QUESTIONS:
- 1) In the forum thread about late-spring wood fires, what did pybyr cut up with the chainsaw to get a fire going?
- 2) Continue the forum thread about late-spring wood fires from where it stops.

EXCERPT:
□ □ □

Last fire of the year (revision 3.0) - it's snowing here, and will be in the 20s tonight - no sun today or tomorrow. Time to get the hot tub up to temp and recharge storage.


----------



## webie (Apr 27, 2010)

I wish I could stop burning but looks like another fire tommorrow . Sounds like a feeze again tonight . Summer so close yet so far away  :grrr:


----------



## easternbob (Apr 27, 2010)

I made the mistake of giving the boiler a good cleaning a couple weeks ago, what was I thinking?  Broke down last night and fired it back up, didn't want to use the backup elec. boiler.  Will have to get the vacuum out in a few weeks and clean it out again.  Next year I'm not even going to think about cleaning till after May 1st.


----------



## heaterman (Apr 27, 2010)

You might as well leave it run til around May 11 or 12. Looks like the northern tier states may have a couple nice days from now until then but nothing that would make me think summer is here.


----------



## RowCropRenegade (Apr 28, 2010)

Still burning here!  38 tonite!


----------



## pybyr (Apr 28, 2010)

It's snowing in VT and 33F outside.  I am out of good wood and cut up pallets with the chainsaw this afternoon to get a fire going.  Bring on the warm temps, please!


----------



## Piker (Apr 28, 2010)

I think we're supposed to get frost here tonight.  I have been slacking on making DHW with the wood boiler lately... so the tanks were too cool (less than 100) to get much usable heat into the house on a frosty night, so we're burning as we speak. Probably won't have to fire again until Friday evening.

cheers


----------



## ken999 (Apr 28, 2010)

□ □ □

ENTRIES SHOWN:

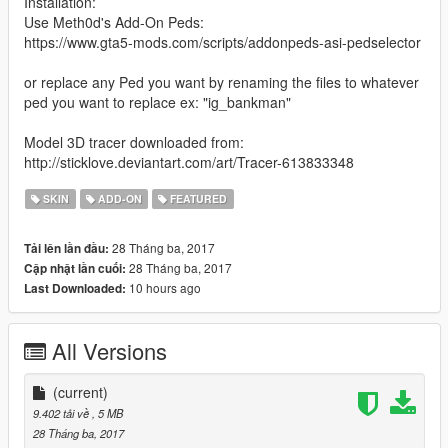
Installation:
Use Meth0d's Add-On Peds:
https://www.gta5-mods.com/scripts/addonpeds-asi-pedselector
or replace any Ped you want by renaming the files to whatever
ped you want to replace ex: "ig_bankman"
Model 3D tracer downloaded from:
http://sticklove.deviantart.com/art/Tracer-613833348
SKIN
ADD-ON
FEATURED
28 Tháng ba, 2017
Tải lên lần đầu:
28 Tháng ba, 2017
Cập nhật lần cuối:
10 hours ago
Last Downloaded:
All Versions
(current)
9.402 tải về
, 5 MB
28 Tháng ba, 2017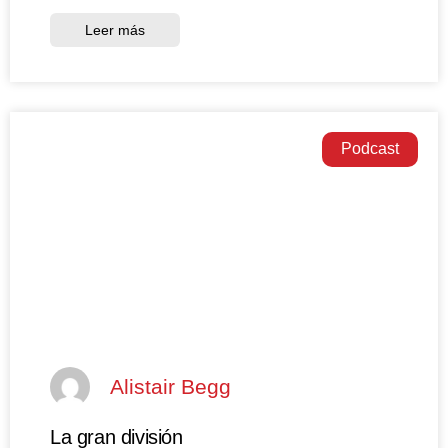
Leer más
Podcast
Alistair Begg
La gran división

□ □ □

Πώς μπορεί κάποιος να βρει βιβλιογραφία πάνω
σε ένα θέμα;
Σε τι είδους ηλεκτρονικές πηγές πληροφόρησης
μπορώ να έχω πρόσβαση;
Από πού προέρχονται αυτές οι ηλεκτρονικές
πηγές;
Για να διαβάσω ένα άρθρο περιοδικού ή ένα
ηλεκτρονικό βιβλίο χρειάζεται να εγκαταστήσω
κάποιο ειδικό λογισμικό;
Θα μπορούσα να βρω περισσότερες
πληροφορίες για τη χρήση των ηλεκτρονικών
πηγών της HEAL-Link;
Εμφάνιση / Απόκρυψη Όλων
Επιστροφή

□ □ □

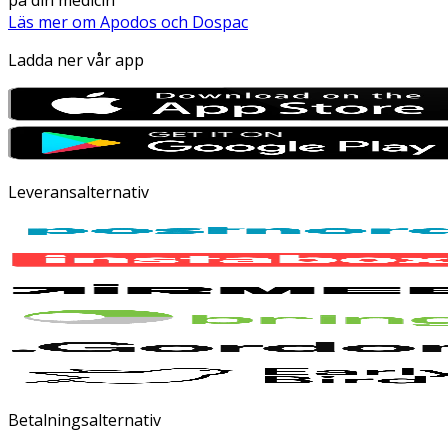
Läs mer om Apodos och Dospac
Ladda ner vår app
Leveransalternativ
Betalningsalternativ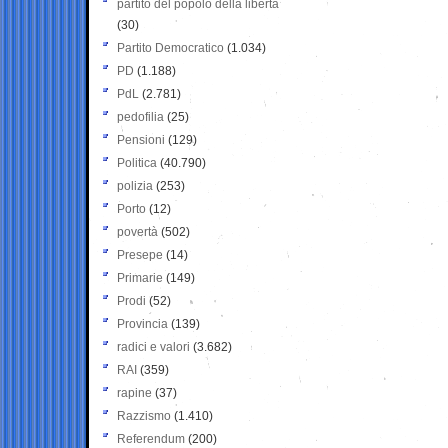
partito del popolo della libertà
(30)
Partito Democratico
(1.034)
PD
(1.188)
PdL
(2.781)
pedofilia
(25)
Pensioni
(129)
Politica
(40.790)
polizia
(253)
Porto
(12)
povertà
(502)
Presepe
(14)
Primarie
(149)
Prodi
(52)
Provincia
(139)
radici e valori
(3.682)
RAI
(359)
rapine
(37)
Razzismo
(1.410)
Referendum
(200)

□ □ □

RESPONSES FOR EACH TASK:
- 1) Pallets

- 2)
Piker said:
			
		

> I think we're supposed to get frost here tonight.  I have been slacking on making DHW with the wood boiler lately... so the tanks were too cool (less than 100) to get much usable heat into the house on a frosty night, so we're burning as we speak. Probably won't have to fire again until Friday evening.
> 
> cheers



You've got a new Froling downstairs and you've been slacking keeping the DHW up??...

Shame shame...lol....


----------



## Piker (Apr 28, 2010)

ken999 said:
			
		

> Piker said:
> 
> 
> 
> ...



I know I know... it's a very pitiful situation...   

In other unrelated news, the surge supressor I installed on the froling seemed to do it's job the other day when the power line down the road took a direct lightning strike.  (thank goodness) Some of our other electronic equipment in the house didn't fair so well though... printer and phones all fried.  TV and Froling OK... life's good!!

cheers


----------



## pybyr (Apr 28, 2010)

Piker said:
			
		

> ken999 said:
> 
> 
> 
> ...



Hmm--now that you mention it, given the investment/ effort involved in one of these good grade boilers, I am glad that I have a pair of ground rods and a very long ground conductor down below the ground water table, combined with an industrial-grade lightning impulse suppressor- an ounce of prevention...

http://www.iceradioproducts.com/impulse2.html#6


----------



## 101x81 (Apr 28, 2010)

still burning once a day, 4 inch of snow yesterday


----------



## Hunderliggur (Apr 29, 2010)

Wish I was.  It is a little cool inside tonight but it will be in the 70's tomorrow and the 80's for the weekend.  The broiler chicks are in a brooder in the boiler shed so I don't really want to start the boiler.


----------



## heaterman (Apr 29, 2010)

Piker said:
			
		

> ken999 said:
> 
> 
> 
> ...



Piker, be aware that each time a suppressor takes a hit, it's ability and performance is degraded.  I have a customer at the end of a road (power line stops in his yard) who learned about that the hard way. He would fry everything in his house at least once a year until he installed pro grade suppressors on his valuable equipment (Viessmann and multiple computers) Things were fine for a couple years and then it all smoked again. Being an electronics nut, he did a bunch of research on the merits of surge suppressors and found out; A. there huge differences in protection offered by some of the better grade products and , B. they all degrade with each "hit". 
We had a highly informative and interesting discussion on "The Wall" at heating help . com regarding that topic. I'm sure you could find it in the archives there.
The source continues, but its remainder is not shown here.